Turn the material below into a numbered list with one line per item, leaving out any blank lines.

--- Begin ---

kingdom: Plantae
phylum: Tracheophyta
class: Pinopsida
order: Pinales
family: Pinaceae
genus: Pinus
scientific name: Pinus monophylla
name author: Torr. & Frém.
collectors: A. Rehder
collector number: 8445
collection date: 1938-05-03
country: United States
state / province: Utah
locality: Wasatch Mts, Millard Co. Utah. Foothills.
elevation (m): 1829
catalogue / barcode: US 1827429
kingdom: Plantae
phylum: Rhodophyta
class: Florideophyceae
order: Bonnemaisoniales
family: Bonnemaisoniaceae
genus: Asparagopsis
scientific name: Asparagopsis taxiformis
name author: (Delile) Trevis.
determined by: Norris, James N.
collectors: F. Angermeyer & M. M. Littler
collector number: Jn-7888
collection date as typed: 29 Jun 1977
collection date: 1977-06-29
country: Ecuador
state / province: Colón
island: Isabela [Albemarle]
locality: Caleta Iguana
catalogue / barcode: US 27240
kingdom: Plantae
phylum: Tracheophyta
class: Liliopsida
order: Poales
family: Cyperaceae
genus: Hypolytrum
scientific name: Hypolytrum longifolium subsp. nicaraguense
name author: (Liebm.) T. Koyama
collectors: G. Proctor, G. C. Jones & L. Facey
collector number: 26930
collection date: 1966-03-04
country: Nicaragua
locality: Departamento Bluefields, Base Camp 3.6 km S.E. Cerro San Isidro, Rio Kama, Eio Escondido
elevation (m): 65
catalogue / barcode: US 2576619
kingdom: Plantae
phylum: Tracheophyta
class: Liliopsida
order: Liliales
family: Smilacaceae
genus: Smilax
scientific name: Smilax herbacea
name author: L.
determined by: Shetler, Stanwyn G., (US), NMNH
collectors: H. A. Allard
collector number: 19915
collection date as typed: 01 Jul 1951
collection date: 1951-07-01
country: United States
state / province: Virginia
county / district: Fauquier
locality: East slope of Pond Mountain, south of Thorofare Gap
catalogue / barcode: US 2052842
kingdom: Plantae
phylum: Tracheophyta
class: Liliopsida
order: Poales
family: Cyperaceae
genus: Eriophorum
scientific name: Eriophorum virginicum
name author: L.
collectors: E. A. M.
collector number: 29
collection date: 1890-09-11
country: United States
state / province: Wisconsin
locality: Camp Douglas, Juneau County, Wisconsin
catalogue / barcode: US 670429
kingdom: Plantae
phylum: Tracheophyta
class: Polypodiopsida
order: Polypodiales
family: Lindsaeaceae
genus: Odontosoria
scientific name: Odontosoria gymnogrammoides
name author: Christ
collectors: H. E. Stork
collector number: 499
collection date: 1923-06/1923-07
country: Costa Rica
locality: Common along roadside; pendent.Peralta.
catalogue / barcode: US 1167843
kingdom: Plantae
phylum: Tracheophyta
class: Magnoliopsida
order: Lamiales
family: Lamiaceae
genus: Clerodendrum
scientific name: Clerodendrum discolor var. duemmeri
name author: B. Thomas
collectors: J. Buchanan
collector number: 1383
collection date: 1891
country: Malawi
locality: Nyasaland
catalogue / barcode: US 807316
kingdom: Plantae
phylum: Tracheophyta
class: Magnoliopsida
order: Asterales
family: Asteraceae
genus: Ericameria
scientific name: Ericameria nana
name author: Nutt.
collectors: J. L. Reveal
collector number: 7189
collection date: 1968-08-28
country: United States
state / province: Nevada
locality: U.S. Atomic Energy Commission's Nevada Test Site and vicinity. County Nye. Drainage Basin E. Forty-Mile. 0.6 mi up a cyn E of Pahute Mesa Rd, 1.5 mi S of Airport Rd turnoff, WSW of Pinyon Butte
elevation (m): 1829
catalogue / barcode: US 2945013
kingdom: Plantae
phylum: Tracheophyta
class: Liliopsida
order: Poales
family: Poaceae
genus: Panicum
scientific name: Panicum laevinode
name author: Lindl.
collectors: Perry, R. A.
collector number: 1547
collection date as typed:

--- End ---

**SOLVED PROBLEM**
1. kingdom: Plantae
2. phylum: Tracheophyta
3. class: Pinopsida
4. order: Pinales
5. family: Pinaceae
6. genus: Pinus
7. scientific name: Pinus monophylla
8. name author: Torr. & Frém.
9. collectors: A. Rehder
10. collector number: 8445
11. collection date: 1938-05-03
12. country: United States
13. state / province: Utah
14. locality: Wasatch Mts, Millard Co. Utah. Foothills.
15. elevation (m): 1829
16. catalogue / barcode: US 1827429
17. kingdom: Plantae
18. phylum: Rhodophyta
19. class: Florideophyceae
20. order: Bonnemaisoniales
21. family: Bonnemaisoniaceae
22. genus: Asparagopsis
23. scientific name: Asparagopsis taxiformis
24. name author: (Delile) Trevis.
25. determined by: Norris, James N.
26. collectors: F. Angermeyer & M. M. Littler
27. collector number: Jn-7888
28. collection date as typed: 29 Jun 1977
29. collection date: 1977-06-29
30. country: Ecuador
31. state / province: Colón
32. island: Isabela [Albemarle]
33. locality: Caleta Iguana
34. catalogue / barcode: US 27240
35. kingdom: Plantae
36. phylum: Tracheophyta
37. class: Liliopsida
38. order: Poales
39. family: Cyperaceae
40. genus: Hypolytrum
41. scientific name: Hypolytrum longifolium subsp. nicaraguense
42. name author: (Liebm.) T. Koyama
43. collectors: G. Proctor, G. C. Jones & L. Facey
44. collector number: 26930
45. collection date: 1966-03-04
46. country: Nicaragua
47. locality: Departamento Bluefields, Base Camp 3.6 km S.E. Cerro San Isidro, Rio Kama, Eio Escondido
48. elevation (m): 65
49. catalogue / barcode: US 2576619
50. kingdom: Plantae
51. phylum: Tracheophyta
52. class: Liliopsida
53. order: Liliales
54. family: Smilacaceae
55. genus: Smilax
56. scientific name: Smilax herbacea
57. name author: L.
58. determined by: Shetler, Stanwyn G., (US), NMNH
59. collectors: H. A. Allard
60. collector number: 19915
61. collection date as typed: 01 Jul 1951
62. collection date: 1951-07-01
63. country: United States
64. state / province: Virginia
65. county / district: Fauquier
66. locality: East slope of Pond Mountain, south of Thorofare Gap
67. catalogue / barcode: US 2052842
68. kingdom: Plantae
69. phylum: Tracheophyta
70. class: Liliopsida
71. order: Poales
72. family: Cyperaceae
73. genus: Eriophorum
74. scientific name: Eriophorum virginicum
75. name author: L.
76. collectors: E. A. M.
77. collector number: 29
78. collection date: 1890-09-11
79. country: United States
80. state / province: Wisconsin
81. locality: Camp Douglas, Juneau County, Wisconsin
82. catalogue / barcode: US 670429
83. kingdom: Plantae
84. phylum: Tracheophyta
85. class: Polypodiopsida
86. order: Polypodiales
87. family: Lindsaeaceae
88. genus: Odontosoria
89. scientific name: Odontosoria gymnogrammoides
90. name author: Christ
91. collectors: H. E. Stork
92. collector number: 499
93. collection date: 1923-06/1923-07
94. country: Costa Rica
95. locality: Common along roadside; pendent.Peralta.
96. catalogue / barcode: US 1167843
97. kingdom: Plantae
98. phylum: Tracheophyta
99. class: Magnoliopsida
100. order: Lamiales
101. family: Lamiaceae
102. genus: Clerodendrum
103. scientific name: Clerodendrum discolor var. duemmeri
104. name author: B. Thomas
105. collectors: J. Buchanan
106. collector number: 1383
107. collection date: 1891
108. country: Malawi
109. locality: Nyasaland
110. catalogue / barcode: US 807316
111. kingdom: Plantae
112. phylum: Tracheophyta
113. class: Magnoliopsida
114. order: Asterales
115. family: Asteraceae
116. genus: Ericameria
117. scientific name: Ericameria nana
118. name author: Nutt.
119. collectors: J. L. Reveal
120. collector number: 7189
121. collection date: 1968-08-28
122. country: United States
123. state / province: Nevada
124. locality: U.S. Atomic Energy Commission's Nevada Test Site and vicinity. County Nye. Drainage Basin E. Forty-Mile. 0.6 mi up a cyn E of Pahute Mesa Rd, 1.5 mi S of Airport Rd turnoff, WSW of Pinyon Butte
125. elevation (m): 1829
126. catalogue / barcode: US 2945013
127. kingdom: Plantae
128. phylum: Tracheophyta
129. class: Liliopsida
130. order: Poales
131. family: Poaceae
132. genus: Panicum
133. scientific name: Panicum laevinode
134. name author: Lindl.
135. collectors: Perry, R. A.
136. collector number: 1547
137. collection date as typed:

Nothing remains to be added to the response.